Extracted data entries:
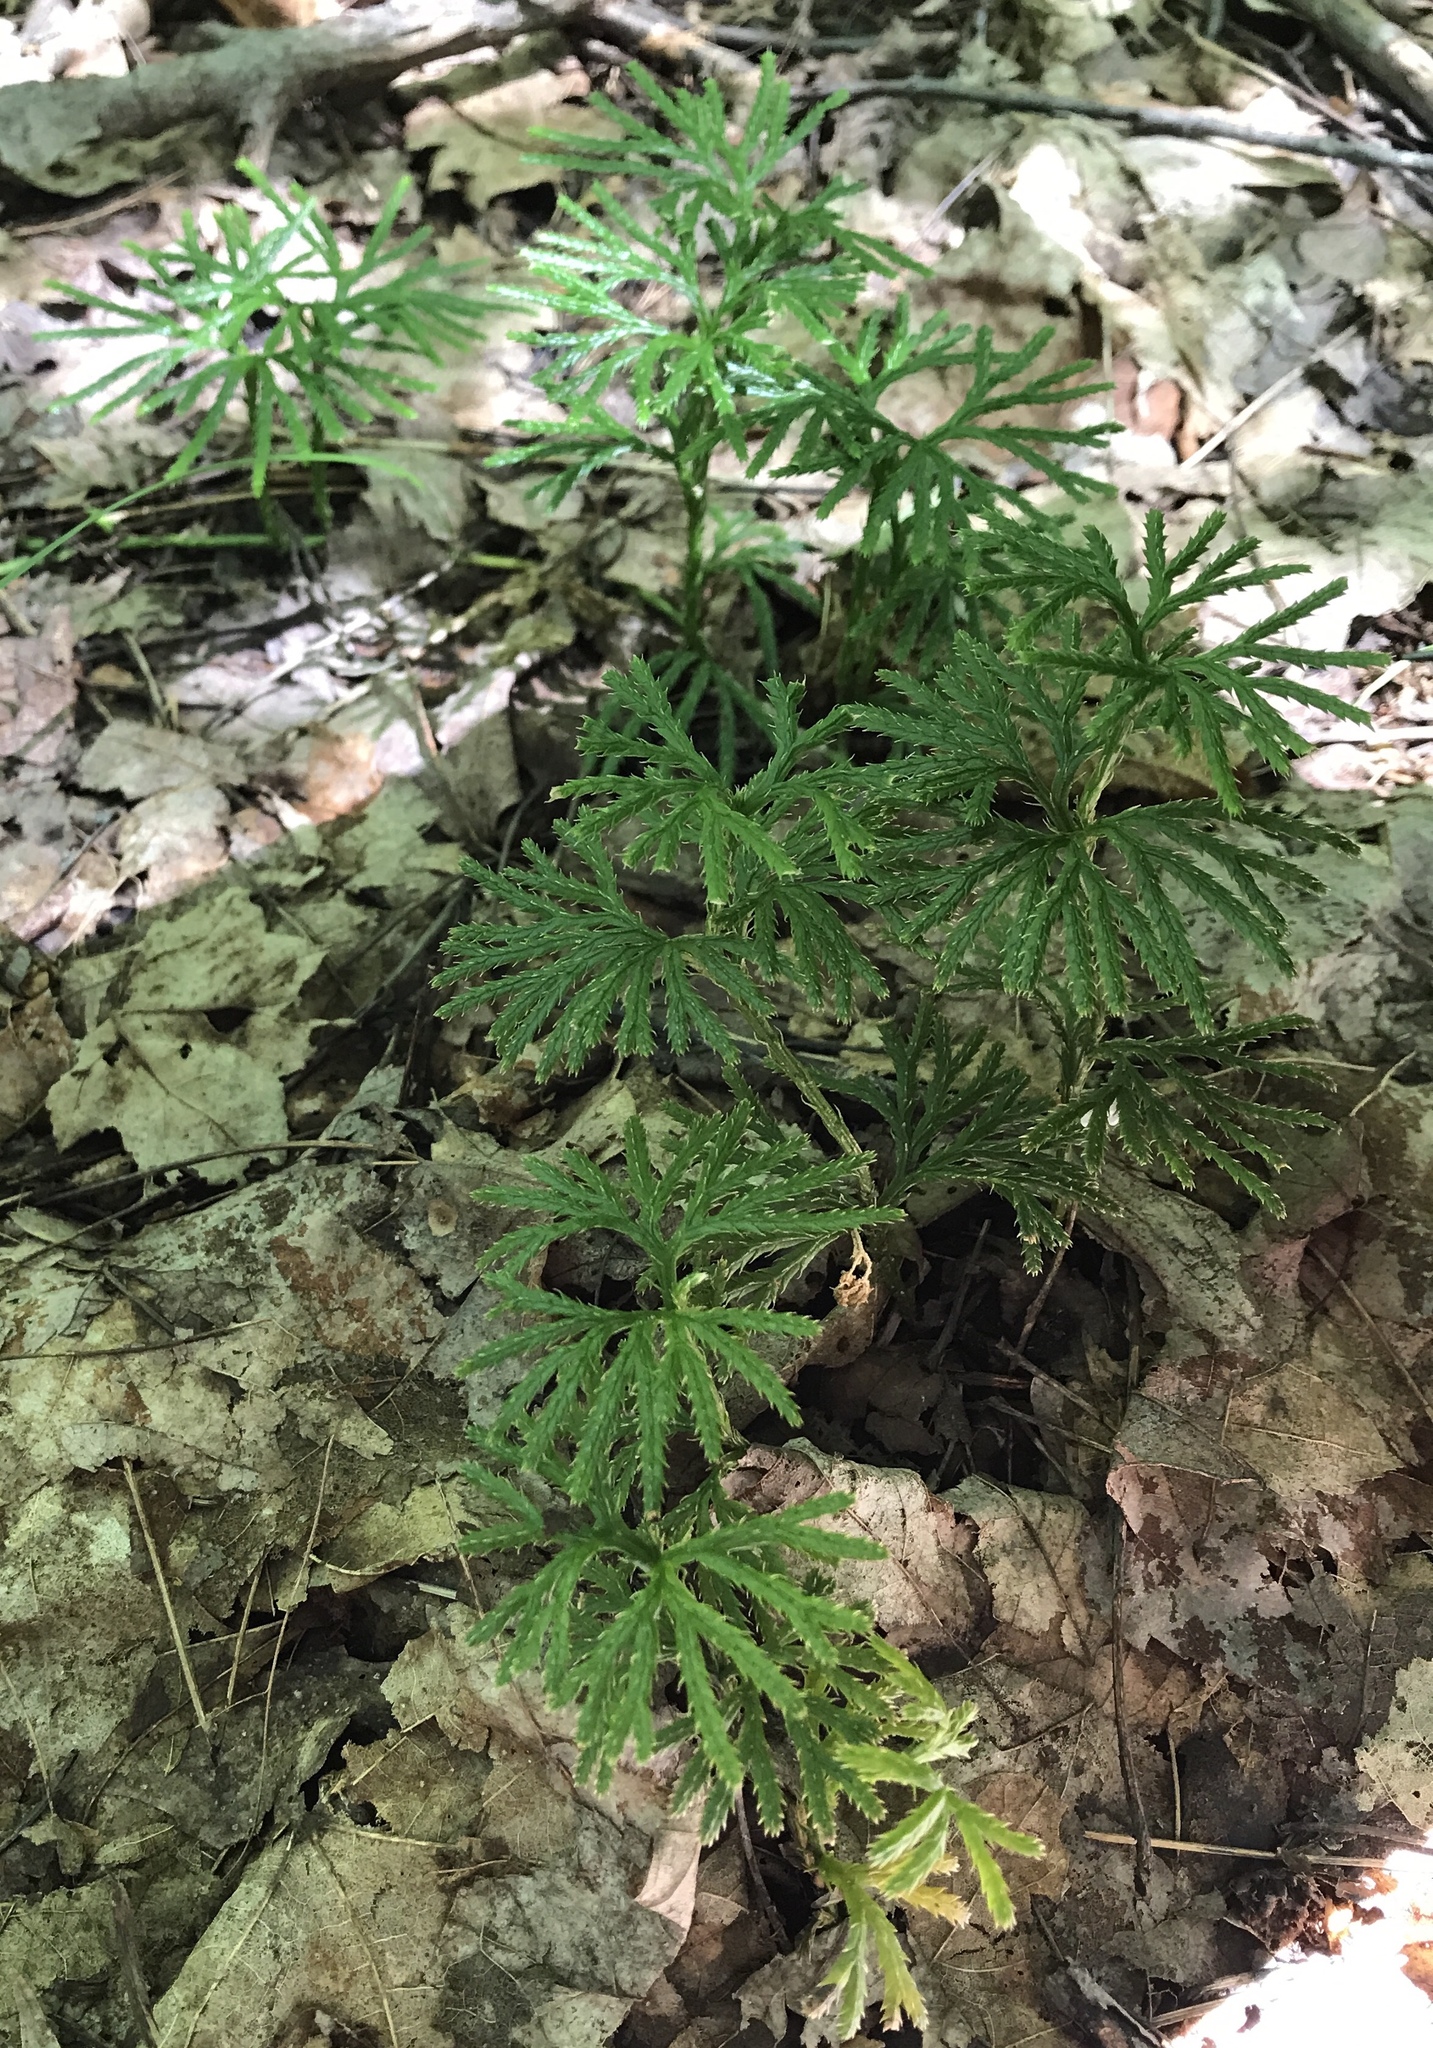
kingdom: Plantae
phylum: Tracheophyta
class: Lycopodiopsida
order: Lycopodiales
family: Lycopodiaceae
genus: Diphasiastrum
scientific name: Diphasiastrum digitatum
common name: Southern running-pine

AIM: Please return the text lines from every entry above, unchanged and in the same order. Leave out the pictures.

ANSWER:
kingdom: Plantae
phylum: Tracheophyta
class: Lycopodiopsida
order: Lycopodiales
family: Lycopodiaceae
genus: Diphasiastrum
scientific name: Diphasiastrum digitatum
common name: Southern running-pine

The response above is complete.